Tomorrow is Friday, the big day for demonstrating in Egypt.  The demonstrators had already succeeded earlier today in moving out of Tahrir square and blocking parliament.  Tomorrow they may head for the presidential palace, unless they get clever and decide to head for someplace else.

The Army’s position is highly ambiguous:

Based on the responsibility of the Armed Forces, and its commitment to protect the people, and to oversee their interests and security, and with a view to the safety of the nation and the citizenry, and of the achievements and properties of the great people of Egypt, and in affirmation and support for the legitimate demands of the people, the Supreme Council of the Armed Forces convened today, 10 February 2011, to consider developments to date, and decided to remain in continuous session to consider what procedures and measures that may be taken to protect the nation, and the achievements and aspirations of the great people of Egypt.

Is this an auto-coup, an Army takeover in support of the regime? That might go along with the stealth crackdown that seemed to be growing even before today’s fiasco.  Journalists and organizers were finding themselves detained and harshly treated.  Neither the regime nor the protesters show signs of cracking.  Or is the Army reluctant to act against the demonstrators, as many in Tahrir square seem to believe?

I would still expect more crackdown, along with more protests, but with a likelihood that the Army will get fed up and go over to the demonstrators if asked to fire on the crowd.

There is no guarantee that this will end well, and a lot of indications that the regime is determined to make it end badly.  The initiative is now with the demonstrators:  they need to maintain their momentum, to stick with nonviolence, to convince the Army that it will do better without Mubarak than with him, and to prepare for negotiations.

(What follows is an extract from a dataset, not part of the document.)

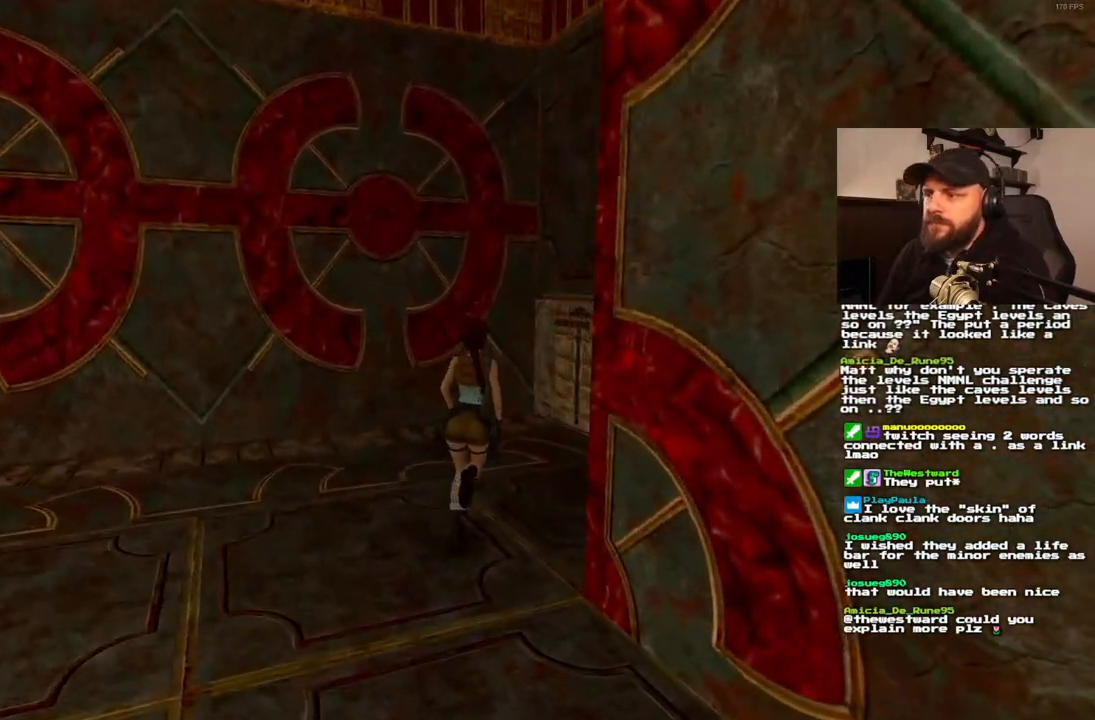
{"dt_ms": 500, "buttons": ["DPAD_UP"], "left_stick": "center", "right_stick": "center", "events": [[267, "DPAD_RIGHT", "down"], [500, "DPAD_RIGHT", "up"]]}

Washington at this point will gain little from shifting back to support for Mubarak, who will have seen President Obama’s remarks this afternoon as an attempt to force Egypt’s transition to the next stage.  I’d suggest putting all the chips on democracy.  Stability is not likely to come for some time yet.

Can Mubarak survive?  He clearly intends to, even if in a weakened condition, and was at pains to assure the public in comforting thones this evening that he would be watching daily events closely.  I suppose anything is possible in this wild world, but I would also put my personal chips on the protesters.  If they don’t succeed tomorrow, they look determined enough to come back for more.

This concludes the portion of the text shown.